Images: HTML emails don’t carry images with them like attachments. Your email client fetches the image from your server when the email is opened and viewed. If your mistake is in an image, you may be able to immediately replace it with a corrected image. Make sure to upload the image with the same name and in the same directory as the original. Depending on how your ESP handles images; you might have to get a tech involved.

Note: You still should reach out and send apologies to those early birds who opened your email before you could fix it.

Broken Links: It might be possible to set up a redirect of an incorrectly sent link. If your Oops link sends the customer to a broken page (404), like www.yoursite.com/thislinkdoesntwork.html, your website administrator can make a quick redirect at the incorrect URL to send the user to where they expected to be taken.

As well, depending on your ESP’s system, this method can also be accomplished at your ESP. If you’re using Dirigo’s new Konvey; our techs will be able to set up a link redirect for you.

3. Respond

Pro-tip: Consider having an apology template ready to go.

1. Respond quickly; don’t delay. You just might be able head your user off at the pass and get them to read your replacement email first!

2. Make sure you write a clear subject line that includes, “Oops,” “Sorry about that last email,” or “My cat walked across my keyboard” so your user knows why they’ve received a second email.
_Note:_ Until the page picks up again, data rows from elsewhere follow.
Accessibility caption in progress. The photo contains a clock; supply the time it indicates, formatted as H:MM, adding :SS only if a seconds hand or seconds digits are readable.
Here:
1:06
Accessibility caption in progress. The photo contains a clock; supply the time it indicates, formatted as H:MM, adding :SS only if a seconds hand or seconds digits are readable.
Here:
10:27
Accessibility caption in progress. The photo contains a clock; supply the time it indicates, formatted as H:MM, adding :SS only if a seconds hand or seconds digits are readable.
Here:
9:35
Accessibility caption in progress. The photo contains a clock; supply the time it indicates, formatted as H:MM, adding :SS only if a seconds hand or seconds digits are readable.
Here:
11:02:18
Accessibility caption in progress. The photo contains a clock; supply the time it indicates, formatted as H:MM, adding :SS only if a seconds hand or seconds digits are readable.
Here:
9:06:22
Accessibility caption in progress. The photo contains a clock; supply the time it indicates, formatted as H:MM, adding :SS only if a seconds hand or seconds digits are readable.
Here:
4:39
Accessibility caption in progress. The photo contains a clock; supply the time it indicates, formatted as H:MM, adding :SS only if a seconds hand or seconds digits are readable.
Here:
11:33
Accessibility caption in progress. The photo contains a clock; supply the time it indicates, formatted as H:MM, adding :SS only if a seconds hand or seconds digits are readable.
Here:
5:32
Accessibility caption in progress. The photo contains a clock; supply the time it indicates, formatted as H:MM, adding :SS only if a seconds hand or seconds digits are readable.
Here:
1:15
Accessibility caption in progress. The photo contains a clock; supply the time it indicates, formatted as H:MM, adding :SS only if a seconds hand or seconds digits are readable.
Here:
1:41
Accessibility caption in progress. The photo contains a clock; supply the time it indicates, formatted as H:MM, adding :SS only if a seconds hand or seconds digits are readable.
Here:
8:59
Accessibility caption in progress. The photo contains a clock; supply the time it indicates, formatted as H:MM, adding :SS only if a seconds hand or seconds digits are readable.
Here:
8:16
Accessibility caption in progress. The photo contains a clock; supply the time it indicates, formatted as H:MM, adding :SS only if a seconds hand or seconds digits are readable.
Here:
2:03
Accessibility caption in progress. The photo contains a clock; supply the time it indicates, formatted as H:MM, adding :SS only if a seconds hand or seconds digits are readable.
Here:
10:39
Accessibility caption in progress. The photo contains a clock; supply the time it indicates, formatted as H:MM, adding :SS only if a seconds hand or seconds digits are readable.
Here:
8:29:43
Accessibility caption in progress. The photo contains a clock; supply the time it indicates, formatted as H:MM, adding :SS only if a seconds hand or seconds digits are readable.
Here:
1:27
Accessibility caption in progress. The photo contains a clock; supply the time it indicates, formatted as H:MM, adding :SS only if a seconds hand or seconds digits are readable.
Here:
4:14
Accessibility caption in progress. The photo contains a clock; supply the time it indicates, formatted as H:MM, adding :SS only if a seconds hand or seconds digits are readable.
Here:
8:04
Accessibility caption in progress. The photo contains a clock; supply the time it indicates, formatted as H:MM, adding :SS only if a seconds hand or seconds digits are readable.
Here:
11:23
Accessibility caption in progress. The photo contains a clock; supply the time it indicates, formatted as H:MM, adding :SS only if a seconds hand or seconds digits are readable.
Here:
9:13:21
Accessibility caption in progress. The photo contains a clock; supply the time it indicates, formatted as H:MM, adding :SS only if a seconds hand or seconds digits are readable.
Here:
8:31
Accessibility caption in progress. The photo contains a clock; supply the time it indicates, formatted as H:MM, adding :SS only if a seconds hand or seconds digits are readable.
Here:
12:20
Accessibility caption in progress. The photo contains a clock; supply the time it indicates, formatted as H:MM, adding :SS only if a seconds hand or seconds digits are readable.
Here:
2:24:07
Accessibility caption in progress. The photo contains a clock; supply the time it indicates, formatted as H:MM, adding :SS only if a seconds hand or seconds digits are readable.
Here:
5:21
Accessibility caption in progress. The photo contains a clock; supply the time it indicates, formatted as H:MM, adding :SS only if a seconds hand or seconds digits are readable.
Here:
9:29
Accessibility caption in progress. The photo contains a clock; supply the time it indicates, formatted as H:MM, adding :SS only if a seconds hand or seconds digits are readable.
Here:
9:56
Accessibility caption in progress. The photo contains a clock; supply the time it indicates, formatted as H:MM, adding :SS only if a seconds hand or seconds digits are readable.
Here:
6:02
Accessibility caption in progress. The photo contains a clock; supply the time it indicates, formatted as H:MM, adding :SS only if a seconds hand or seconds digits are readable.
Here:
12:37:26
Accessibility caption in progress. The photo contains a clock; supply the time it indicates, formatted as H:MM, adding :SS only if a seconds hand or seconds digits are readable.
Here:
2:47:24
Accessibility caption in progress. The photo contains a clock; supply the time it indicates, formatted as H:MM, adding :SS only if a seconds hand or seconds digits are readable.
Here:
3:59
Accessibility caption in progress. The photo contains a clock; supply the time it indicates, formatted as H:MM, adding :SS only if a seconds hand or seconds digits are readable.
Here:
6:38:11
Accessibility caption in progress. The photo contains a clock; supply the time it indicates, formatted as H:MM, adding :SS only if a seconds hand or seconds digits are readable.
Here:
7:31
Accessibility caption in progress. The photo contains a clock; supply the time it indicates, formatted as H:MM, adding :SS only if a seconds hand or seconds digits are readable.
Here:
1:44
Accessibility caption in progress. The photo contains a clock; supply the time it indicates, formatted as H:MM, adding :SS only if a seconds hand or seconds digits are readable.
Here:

3. Apologize and own the mistake. Stay on brand, but use humor if you can. You’re showing your brand’s human side, the side that can make mistakes sometimes.

4. Include the corrected information, obviously; but consider adding a special offer as a make-good.

5. Use your social media channels to announce the correction. Here again, is a great place to use humor and humanize your brand’s voice.

4. Assess the impact

Now that your heart rate is back to normal, go home and hug your kids. Tomorrow morning when you get back to the office, compare your click and open rates of the Oops email with those of a normal campaign using the same subscriber segment. Check the unsubscribe rate. Compare the Oops email with the follow up email.

How to avoid mistakes:

1. Never use placeholder text in the subject line or preheader text (what’s preheader text?) in your templates. “Lorem Ipsum” in the preheader text is a very common mistake.

2. Proofread. Twice. Read it aloud. Print it out. Whichever method works best for you.

3. Use spellcheck. Every time.

4. Get more eyeballs on your work. Choose a few coworkers to help you out. Send them tests from within your ESP.

5. Click through all of the links in your email one at a time to make sure they resolve.

 

Everyone makes mistakes; and in the email marketing world, they happen often. I probably receive a couple Oops emails every month. They’re embarrassing and frustrating; but if handled correctly, they can really soften your brand’s voice and endear you to a customer.

Think of it as an opportunity to share a funny embarrassing memory with your subscribers.